Quoted passage
Itemset Mining

downloads

latest release supported python versions package status license

travis build status docs build status coverage status

Implements itemset mining algorithms.

Algorithms

High-utility itemset mining (HUIM)

HUIM generalizes the problem of frequent itemset mining (FIM) by considering item values and weights. A popular application of HUIM is to discover all sets of items purchased together by customers that yield a high profit for the retailer. In such a case, item values would show not just that a load of bread is in a basket, but how many there are; and weights would include the profit from a loaf of bread.

More technically, HUIM requires transactions in the transactions “database” to have internal utilities (i.e. item values) associated with each item in each transaction and a “database” of external utilities for each item (i.e. weights).

Algorithm

Class

How to Cite

Two-Phase*

itemset_mining.two_phase_huim.TwoPhase

Link

  • Includes max length support

Roadmap (high to low priority):

  • Address low-correlation HUIs with one of bond, all-confidence, or affinity. Itemsets that are high utility, but where the items aren’t correlated can be misleading for making marketing decisions. E.g. if an itemset of a TV and a pen is a HUI, it’s likely just because the TV is expensive, not because it’s an interesting pattern.

  • Add *average* utility measure support, for easier, more intuitive minutil

  • Support discount strategies via a discount strategy table and upgraded external utilities table.

  • Add top-k HUI support.

  • Support identifying periodic high utility itemsets. This allows detection of purchase patterns among high-utility itemsets to allow cross-promotions to customers who buy sets of items periodically.

  • Support items’ on-shelf time. Ignmoring on-shelf time will biat toward items that have more shelf time, since they have more chance to generate higher utility.

  • Allow incremental transaction updates without rerunning everything.

  • Support concise HUI itemsets, specifically closed form. This allows the algorithm to be more efficient, only showing longer itemsets, which may be the most interesting ones (correlation issues aside).

Installation:

pip install itemset-mining

Example:

>>> from operator import attrgetter
>>> from itemset_mining.two_phase_huim import TwoPhase
>>> transactions = [
...     [("Coke 12oz", 6), ("Chips", 2), ("Dip", 1)],
...     [("Coke 12oz", 1)],
...     [("Coke 12oz", 2), ("Chips", 1), ("Filet Mignon 1lb", 1)],
...     [("Chips", 1)],
...     [("Chips", 2)],
...     [("Coke 12oz", 6), ("Chips", 1)]
... ]
>>> # ARP for each item
>>> external_utilities = {
...     "Coke 12oz": 1.29,
...     "Chips": 2.99,
...     "Dip": 3.49,
...     "Filet Mignon 1lb": 22.99
... }
>>> # Minimum dollar value generated by an itemset we care about across all transactions
>>> minutil = 20.00

>>> hui = TwoPhase(transactions, external_utilities, minutil)
>>> result = hui.get_hui()
>>> sorted(result, key=attrgetter('itemset_utility'), reverse=True)
...

Task 1
According to the itemset mining page, which problem does high-utility itemset mining generalize?

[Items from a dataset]
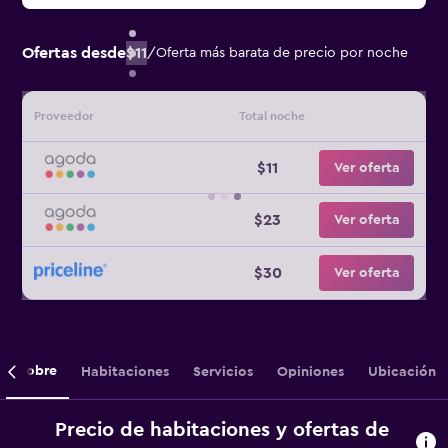
Ofertas desde
$11
/
Oferta más barata de precio por noche
Proveedor
Total noche
$11
Ver oferta
$23
Ver oferta
$30
Ver oferta
Sobre
Habitaciones
Servicios
Opiniones
Ubicación
Precio de habitaciones y ofertas de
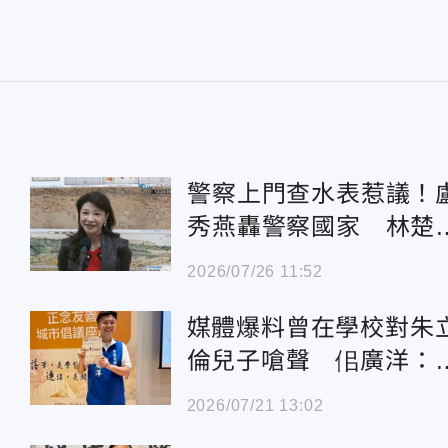
警察上門查水表惹議！
秀燕轟警察國家 林楚
反擊
2026/07/26 11:52
媒體爆料曾在學校對朱
倫兒子嗆聲 佀廣洋：
虛烏有
2026/07/21 13:02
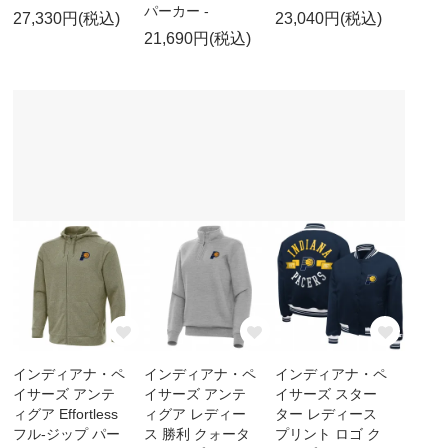
パーカー -
27,330円(税込)
23,040円(税込)
21,690円(税込)
インディアナ・ペ
インディアナ・ペ
インディアナ・ペ
イサーズ アンテ
イサーズ アンテ
イサーズ スター
ィグア Effortless
ィグア レディー
ター レディース
フル-ジップ パー
ス 勝利 クォータ
プリント ロゴ ク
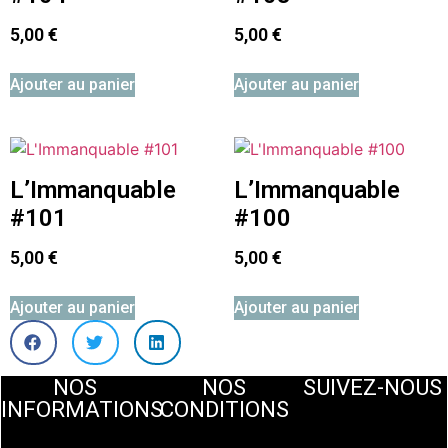
5,00
€
5,00
€
Ajouter au panier
Ajouter au panier
L’Immanquable
L’Immanquable
#101
#100
5,00
€
5,00
€
Ajouter au panier
Ajouter au panier
NOS
NOS
SUIVEZ-NOUS
INFORMATIONS
CONDITIONS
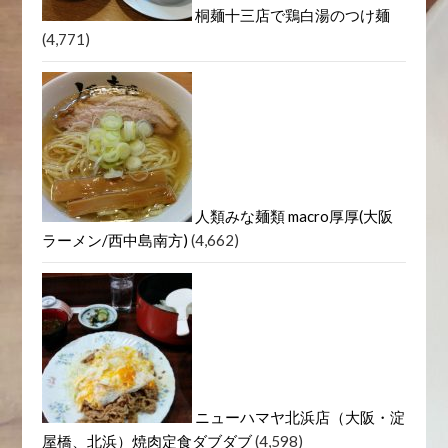
桐麺十三店で鶏白湯のつけ麺
(4,771)
人類みな麺類 macro厚厚(大阪
ラーメン/西中島南方)
(4,662)
ニューハマヤ北浜店（大阪・淀
屋橋、北浜）焼肉定食ダブダブ
(4,598)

Task 2
Copy the lines of the listing exactly, starting at the beginning of the listing and ending at the line that contains "2026/07/21 13:02", with both ends included. Leave the pictures out of your answer.

Reply 1
It generalizes frequent itemset mining (FIM).

Reply 2
Ofertas desde
$11
/
Oferta más barata de precio por noche
Proveedor
Total noche
$11
Ver oferta
$23
Ver oferta
$30
Ver oferta
Sobre
Habitaciones
Servicios
Opiniones
Ubicación
Precio de habitaciones y ofertas de
警察上門查水表惹議！
秀燕轟警察國家 林楚
反擊
2026/07/26 11:52
媒體爆料曾在學校對朱
倫兒子嗆聲 佀廣洋：
虛烏有
2026/07/21 13:02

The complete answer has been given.